In a less flattering light, Google’s AI efforts resemble a desperate scramble.
Scott Jenson, a former Google employee who left the company last month, said the AI projects he was working on “were poorly motivated and driven by this panic that as long as it had ‘AI’ in it, it would be great.” In a post on LinkedIn earlier this week, he said the company’s shortsighted approach wasn’t fueled by user needs, but by “a stone cold panic that they are getting left behind.”
But what some critics view as a clumsy, reactionary posture, others describe as an urgent defense.
If AI models are the next platform, akin to the transition to mobile phones and apps, Google can't afford to miss out.
Another way to think about Google’s approach is to recall the early days of social media and other burgeoning but now established tech platforms.

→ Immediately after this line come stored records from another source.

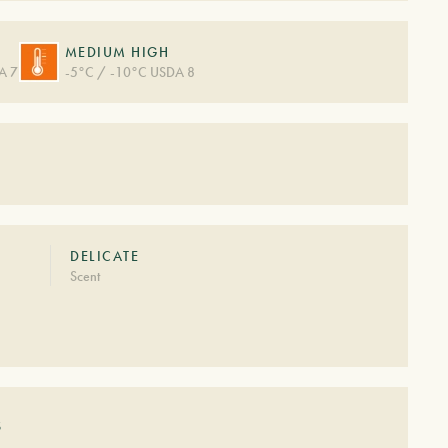
MEDIUM HIGH
A 7
-5°C / -10°C USDA 8
DELICATE
Scent
S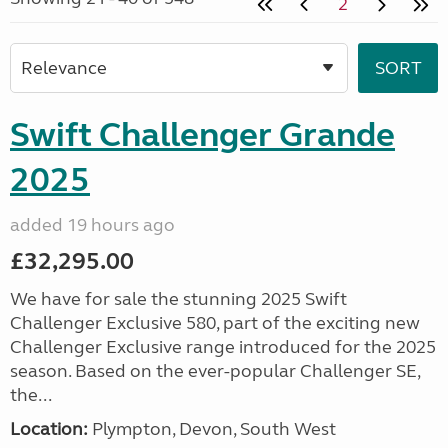
2
Swift Challenger Grande
2025
added 19 hours ago
£32,295.00
We have for sale the stunning 2025 Swift
Challenger Exclusive 580, part of the exciting new
Challenger Exclusive range introduced for the 2025
season. Based on the ever-popular Challenger SE,
the...
Location:
Plympton, Devon, South West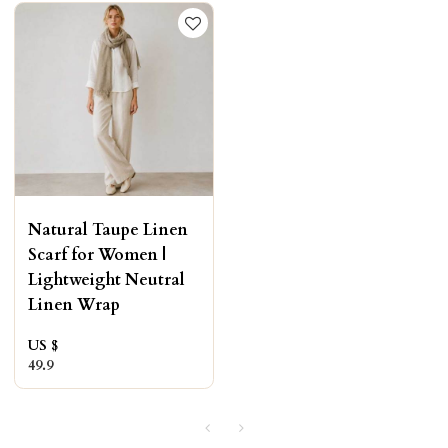
Natural Taupe Linen
Scarf for Women |
Lightweight Neutral
Linen Wrap
US $
49.9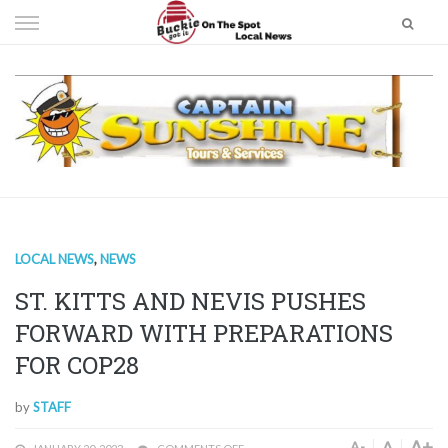
Skip
to
content
LOCAL NEWS
,
NEWS
ST. KITTS AND NEVIS PUSHES
FORWARD WITH PREPARATIONS
FOR COP28
by
STAFF
A+
A
A-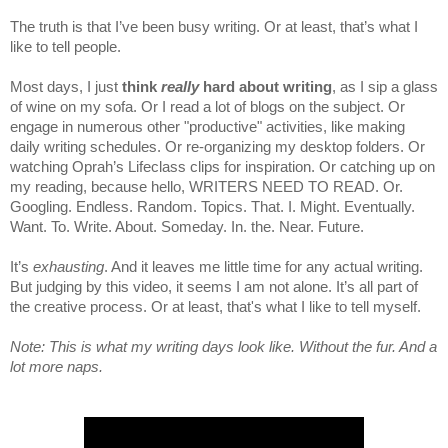
The truth is that I’ve been busy writing. Or at least, that’s what I
like to tell people.
Most days, I just
think
really
hard about writing
, as I sip a glass
of wine on my sofa. Or I read a lot of blogs on the subject. Or
engage in numerous other "productive" activities, like making
daily writing schedules. Or re-organizing my desktop folders.
Or
watching Oprah’s Lifeclass clips for inspiration.
Or catching up on
my reading, because hello, WRITERS NEED TO READ. Or.
Googling. Endless. Random. Topics. That. I. Might. Eventually.
Want. To. Write. About. Someday. In. the. Near. Future.
It’s
exhausting
. And it leaves me little time for any actual writing.
But
judging by this video, it seems I am not alone. It’s all part of
the creative process. Or at least, that's what I like to tell myself.
Note: This is what my writing days look like. Without the fur. And a
lot more naps.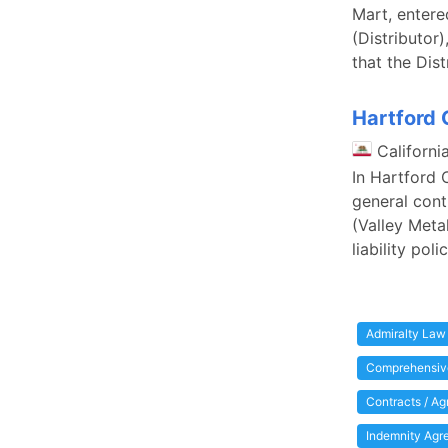
Mart, entered
(Distributor)
that the Dis
Hartford C
Californi
In Hartford 
general cont
(Valley Meta
liability po
Admiralty Law
Comprehensive
Contracts / A
Indemnity Agr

Their sales pitch to the market was based on growth. At least for a time, amassing users and staking out territory were more important than making money.
“Any time a consumer opts for another search destination, that's a missed opportunity for Google,” said Mitchell-Wolf. “If it's left behind in the AI-generated search race and consumers end up preferring AI-led search experiences, there will be fewer queries for it to monetize. How monetization will happen is secondary to whether it can happen at all."